I have never found a good reason to add an operation based on something happening during the execution of a current operation. Should you need to do so, you can use NSOperationQueue's class method, currentQueue, which will give you the operation queue in which the current operation is operating.
If you are doing core data work using NSOperation, i would recommend to create a context for each particular operation. Make sure to initialize the context inside the main method, since this is where you are on the right thread of the NSOperation background execution.
You do not necessarily need to have one NSOperation object for each task. You can download the data and parse it inside the NSOperation. You can also do the data download abstractly and do the data manipulation of the content downloaded using the completion block property of NSOperation. This will allow you to use the same object to get the data, but have different data manipulation.
My recommendation would be to read the documentation for NSOperation, NSBlockOperation and NSOperationQueue. Check your current design to see how you can adapt these classes with your current project. I strongly suggest you to go the route of the NSOperation family instead of the NSThread family.
Good luck.
Just to add to #justin's answer
How do I cooperate NSOperationQueue with CoreData? Each time I access
the CoreData, should I create a new context? Will that be expensive?
You should be really careful when using NSOperation with Core Data.
What you always have to remember here is that if you want to run CoreData operations on a separate thread you have to create a new NSManagedObjectContext for that thread, and share the main's Managed Object Context persistant store coordinator (the "main" MOC is the one in the app delegate).
Also, it's very important that the new Managed Object Context for that thread is create from that thread.
So if you plan to use Core Data with NSOperation make sure you initialize the new MOC in NSOperation's main method instead of init.
Here's a really good article about Core Data and threading
Use GCD - its a much better framework than NS*
Keep all your CoreData access on one queue and dispatch_async at the end of your routines to save back to your CoreData database.
If you have a developer account, check this WWDC video out: https://developer.apple.com/videos/wwdc/2012/?id=712

Core Data - How to force NSPrivateQueueConcurrencyType context save in serial?

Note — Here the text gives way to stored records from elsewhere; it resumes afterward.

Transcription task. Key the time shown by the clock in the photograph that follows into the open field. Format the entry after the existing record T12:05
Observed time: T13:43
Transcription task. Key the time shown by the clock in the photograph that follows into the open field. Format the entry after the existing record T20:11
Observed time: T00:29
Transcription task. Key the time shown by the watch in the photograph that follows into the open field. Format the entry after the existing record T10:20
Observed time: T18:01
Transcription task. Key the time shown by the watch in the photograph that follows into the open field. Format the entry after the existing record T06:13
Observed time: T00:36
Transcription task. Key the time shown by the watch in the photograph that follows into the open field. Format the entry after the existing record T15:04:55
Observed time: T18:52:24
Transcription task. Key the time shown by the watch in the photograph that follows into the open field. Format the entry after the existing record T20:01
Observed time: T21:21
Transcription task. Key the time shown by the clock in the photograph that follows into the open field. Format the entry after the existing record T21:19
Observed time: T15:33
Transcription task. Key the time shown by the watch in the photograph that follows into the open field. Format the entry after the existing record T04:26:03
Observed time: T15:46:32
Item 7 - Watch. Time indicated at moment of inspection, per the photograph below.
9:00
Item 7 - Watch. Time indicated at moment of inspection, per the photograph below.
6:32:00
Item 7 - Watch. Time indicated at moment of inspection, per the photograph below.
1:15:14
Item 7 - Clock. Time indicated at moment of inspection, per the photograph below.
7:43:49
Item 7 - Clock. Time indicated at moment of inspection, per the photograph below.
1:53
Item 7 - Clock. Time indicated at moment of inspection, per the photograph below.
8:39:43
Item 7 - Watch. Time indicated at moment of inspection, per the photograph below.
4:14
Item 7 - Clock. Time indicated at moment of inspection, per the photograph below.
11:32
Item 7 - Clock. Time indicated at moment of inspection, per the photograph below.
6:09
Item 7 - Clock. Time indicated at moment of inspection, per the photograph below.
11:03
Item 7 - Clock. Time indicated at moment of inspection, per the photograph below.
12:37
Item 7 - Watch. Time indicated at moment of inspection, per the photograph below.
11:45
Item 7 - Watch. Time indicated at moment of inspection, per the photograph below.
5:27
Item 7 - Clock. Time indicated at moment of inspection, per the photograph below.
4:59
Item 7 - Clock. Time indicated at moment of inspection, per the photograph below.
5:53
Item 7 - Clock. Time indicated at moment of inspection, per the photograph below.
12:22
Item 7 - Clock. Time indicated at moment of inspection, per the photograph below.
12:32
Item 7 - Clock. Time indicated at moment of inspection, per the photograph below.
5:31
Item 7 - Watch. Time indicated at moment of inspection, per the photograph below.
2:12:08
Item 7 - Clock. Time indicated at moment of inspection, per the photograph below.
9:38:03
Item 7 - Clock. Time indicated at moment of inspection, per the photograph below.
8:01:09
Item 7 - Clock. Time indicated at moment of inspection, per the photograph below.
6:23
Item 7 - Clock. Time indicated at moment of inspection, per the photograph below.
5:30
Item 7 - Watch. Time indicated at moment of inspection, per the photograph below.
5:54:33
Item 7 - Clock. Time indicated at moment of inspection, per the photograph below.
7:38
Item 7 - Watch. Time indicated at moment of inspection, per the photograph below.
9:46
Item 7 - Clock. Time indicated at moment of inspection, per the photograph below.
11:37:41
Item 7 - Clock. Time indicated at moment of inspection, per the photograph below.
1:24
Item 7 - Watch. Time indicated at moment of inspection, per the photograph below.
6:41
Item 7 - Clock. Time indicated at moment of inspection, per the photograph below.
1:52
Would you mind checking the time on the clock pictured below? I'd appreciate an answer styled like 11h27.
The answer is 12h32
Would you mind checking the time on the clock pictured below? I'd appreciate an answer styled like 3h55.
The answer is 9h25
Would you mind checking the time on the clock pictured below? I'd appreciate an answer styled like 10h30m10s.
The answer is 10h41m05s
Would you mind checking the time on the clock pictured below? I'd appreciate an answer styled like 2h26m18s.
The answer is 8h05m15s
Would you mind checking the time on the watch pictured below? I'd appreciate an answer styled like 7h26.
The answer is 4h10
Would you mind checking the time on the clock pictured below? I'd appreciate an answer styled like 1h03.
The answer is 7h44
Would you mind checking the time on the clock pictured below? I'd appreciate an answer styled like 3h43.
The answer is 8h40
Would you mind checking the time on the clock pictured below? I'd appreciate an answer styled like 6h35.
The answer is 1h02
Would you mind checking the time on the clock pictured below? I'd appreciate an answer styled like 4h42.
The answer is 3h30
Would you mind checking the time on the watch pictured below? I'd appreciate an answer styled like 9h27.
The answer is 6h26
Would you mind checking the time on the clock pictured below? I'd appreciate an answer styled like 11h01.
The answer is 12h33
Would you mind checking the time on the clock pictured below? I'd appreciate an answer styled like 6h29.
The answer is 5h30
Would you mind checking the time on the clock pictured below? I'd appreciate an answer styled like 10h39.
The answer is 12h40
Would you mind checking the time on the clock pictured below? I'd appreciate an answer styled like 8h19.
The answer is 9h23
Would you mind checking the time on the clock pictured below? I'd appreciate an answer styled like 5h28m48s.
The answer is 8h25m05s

I was excited about the newly supported concurrent functions of CoreData since iOS 5.
A private queue is maintained and all save or fetch requests can be done via that queue.
However, can I set up the private queue for CoreData so that it executes request one by one?
My app is downloading news items from a number of feeds. Each time after downloading and parsing from one feed are finished, I just save the feed's items into CoreData via the private queue.
However, since I am downloading and parsing from multiple feeds simultaneously, I always have multiple groups of items, i.e., multiple save requests, for the CoreData.
Now the situation is that I guess CoreData just have a number of threads and each one is saving a group of items into the db. My UI got stuck in the mean time.
Do you think I can control the private queue so that no matter how many simultaneous save requests are, they will be done one by one?
Core Data is (probably) only using one serial queue or thread since its serial. I recently converted my app from using a serial queue I had created (app was 4.3) to use this new option in iOS 5. In all cases when you 'performBlock' the method is handled in a serial fashion. Also, you can now call '[moc performBlocK:...]' from any queue as that call is thread safe!
I believe what you want to do is have your background threads, which are most likely adding options, to use 'performBlock:' (without the wait). The block you provide is then queued and processed in a FIFO fashion. Later on, if your table wants to get objects, it can issue a 'performBlockAndWait:', or optionally your code can ask for the latest objects using performBlock, and at the end of the supplied block message back to your app the set of objects you need.
Also, I only ever save often in development builds, to verify validity. Once you are pretty sure things are working OK, you can then just perform a background save once all the data is downloaded.
EIDT: To reiterate - if you are downloading and also using images or other data while loading a viewController, and lots of things are going on, this is the WORST time to do a save. Use a timer or dispatch_after, and many seconds after everything seems stable THEN do the save.

Class which handles tasks in thread

I want to make a class which as long as an instance of it is alive, keeps a thread (worker) going and when someone calls a method on it - performTaskWithData:(NSData*)data - then it should process this data in its worker thread.
If additional data is sent while an operation is taking place, then this new data/operation should be queued until the previous processing is done.
I need each instance of this helper class to hold one single worker thread (i.e. the same thread should handle all the processing).
How should I go about doing this?
NSRunLoop? Synchronize access to data block being passed?
Starting in iOS4, Grand Central Dispatch provides by far the simplest and most powerful interface to multithreaded programming.
If you're a registered developer, go watch some of the WWDC videos from 2010 about it. It's intimidating at first, but it's actually really simple and good.
You can do this directly with NSThreads and run loops. However, I would consider using NSOperationQueues, one per instance of your class and set the maximum concurrency of the queue to 1. Your performTaskWithData: would simply add a new instance of a subclass of NSOperation to the queue and that's it.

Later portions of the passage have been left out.